Sonia Sotomayor has, in both her words and in her decision as a judge to dismiss out of hand the appeal of white firefighters who had been discriminated against, betrayed a racism that is no less racism because it is directed against different people than the old racism of the past.
The code word for the new racism is "diversity." The Constitution of the United States says nothing about diversity and the Constitution is what a judge is supposed to pay attention to, not the prevailing buzzwords of the times.
What the Constitution says is "equal protection of the laws" for all Americans-- and that is not taken out of context. People have put their lives on the line to make those words a reality. Now all of that is to be made to vanish into thin air by saying the magic word "diversity."

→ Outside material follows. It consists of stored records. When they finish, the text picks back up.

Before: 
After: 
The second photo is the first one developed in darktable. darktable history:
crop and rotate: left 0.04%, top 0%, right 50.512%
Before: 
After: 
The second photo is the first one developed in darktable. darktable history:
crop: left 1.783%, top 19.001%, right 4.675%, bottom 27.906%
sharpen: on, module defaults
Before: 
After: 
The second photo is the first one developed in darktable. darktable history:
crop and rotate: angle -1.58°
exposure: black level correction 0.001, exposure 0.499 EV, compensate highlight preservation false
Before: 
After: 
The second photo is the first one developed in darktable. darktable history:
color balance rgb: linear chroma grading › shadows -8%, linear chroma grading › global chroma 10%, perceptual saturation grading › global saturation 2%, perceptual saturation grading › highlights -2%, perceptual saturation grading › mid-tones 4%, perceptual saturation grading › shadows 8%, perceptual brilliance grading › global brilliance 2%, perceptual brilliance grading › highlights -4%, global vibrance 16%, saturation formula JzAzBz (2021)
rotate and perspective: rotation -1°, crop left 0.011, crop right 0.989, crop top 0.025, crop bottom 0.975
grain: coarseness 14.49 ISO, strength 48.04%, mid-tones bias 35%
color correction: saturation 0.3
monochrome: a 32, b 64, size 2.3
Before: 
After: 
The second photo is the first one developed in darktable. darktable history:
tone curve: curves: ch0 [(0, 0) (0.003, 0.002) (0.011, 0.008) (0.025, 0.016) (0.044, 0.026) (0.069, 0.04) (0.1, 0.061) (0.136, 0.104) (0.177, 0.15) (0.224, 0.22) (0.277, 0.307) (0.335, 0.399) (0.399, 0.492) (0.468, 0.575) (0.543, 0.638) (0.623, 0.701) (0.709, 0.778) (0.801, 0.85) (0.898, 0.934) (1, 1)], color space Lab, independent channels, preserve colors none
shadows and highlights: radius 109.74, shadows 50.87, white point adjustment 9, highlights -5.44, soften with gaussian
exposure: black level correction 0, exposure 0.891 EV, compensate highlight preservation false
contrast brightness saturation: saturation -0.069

The landmark Civil Rights Act of 1964, like the Constitution, proclaimed equal rights for all, not special rights for those for whom judges have "empathy."
When the Civil Rights Act of 1964 was being debated in Congress, its opponents claimed that it would lead to discrimination against white people. Its supporters declared that it meant no such thing and added new provisions to make sure that it meant no such thing. That was the law that was passed.
It was not the law, but the judges, who changed equal rights into special rights and thereby set the stage for the new mantra of "diversity" that trumps equal rights. Diversity was Judge Sotomayor's rationale for going along with the denial of equal rights for white firefighters in Connecticut.
When all else fails, supporters of Judge Sotomayor say that she is Hispanic and a woman, and that it would be politically dangerous to deny her a place on the Supreme Court. This is as much an insult to the intelligence of Hispanic and female voters as it is to the Constitution of the United States and to those who put their lives on the line for equal rights.